Immediately after his appointment, Colombage sought to assuage fears of China’s naval presence in the Indian Ocean by stating that between “2009 and (August) 2020 more than 525 warships have visited Sri Lanka. Topping the list is India with 110 … and way down the list is China with about 40 ships.” Colombage went on to declare that “the President has made it very clear, in no uncertain terms, that as far as strategic security considerations go, it is an ‘India first’ approach. Which means Sri Lanka cannot be, should not be, and will not be a strategic security concern for India.”
The need of the hour, however, is to reduce Sri Lanka’s debt burden, spur investments and jump-start a lagging economy. Despite the Modi government’s attempts to develop ties with the Rajapaksa family, if New Delhi cannot deliver in terms of project implementation and investment, there is a distinct possibility that Sri Lanka may, once again, tilt towards China due to economic imperatives.

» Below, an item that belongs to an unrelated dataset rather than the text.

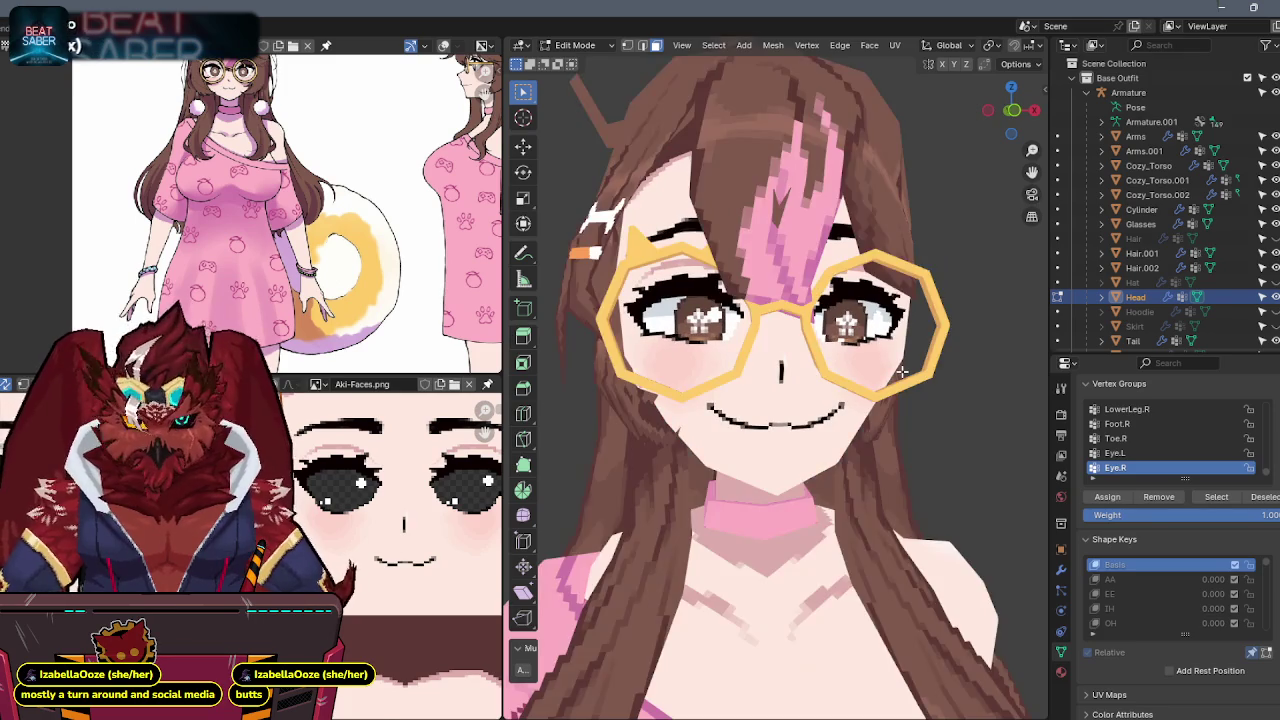
pyautogui.press('KP_Divide')
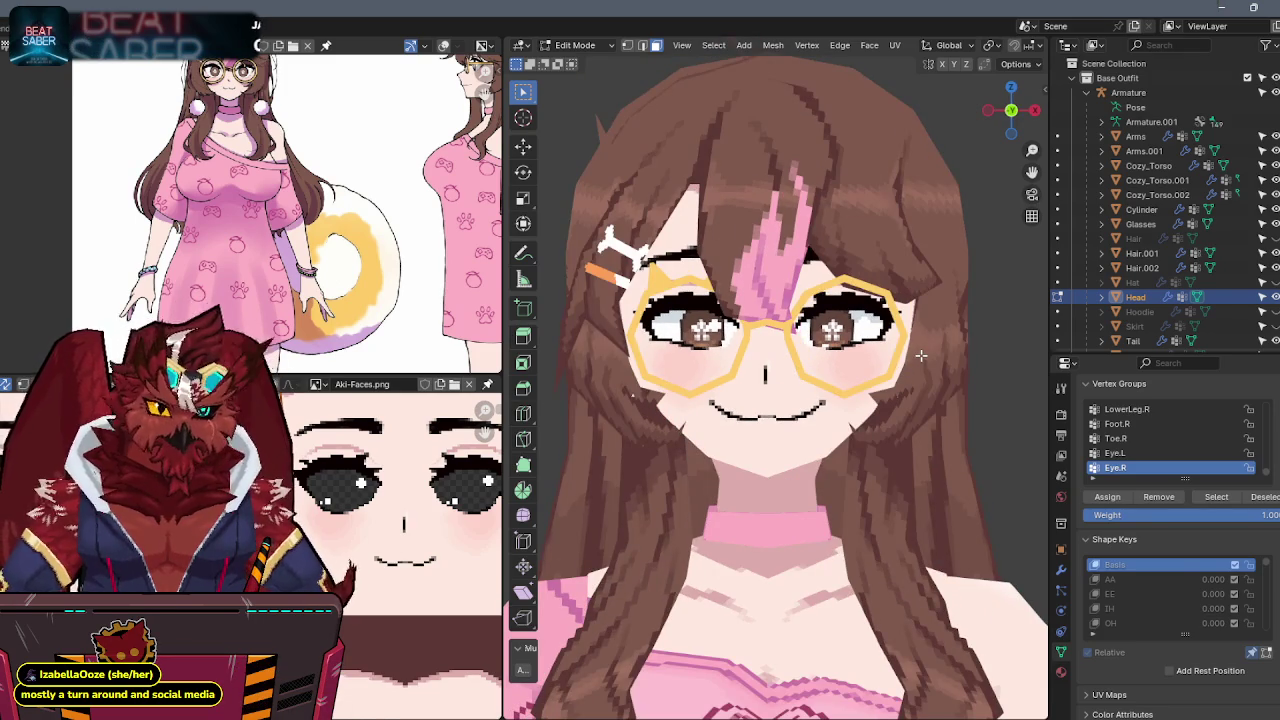
pyautogui.press('alt+Tab')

Although the resounding victory grants the Sri Lanka People’s Front greater leeway in terms of how it wishes to chart the country’s foreign policy, it is increasingly likely that the personal chemistry between foreign leaders and the Rajapaksa family, as well as the degree of investments and economic assistance (loans at concessional rates and aid) that can be provided in the short term, will be the biggest determinants of Sri Lanka’s foreign policy in the next five years.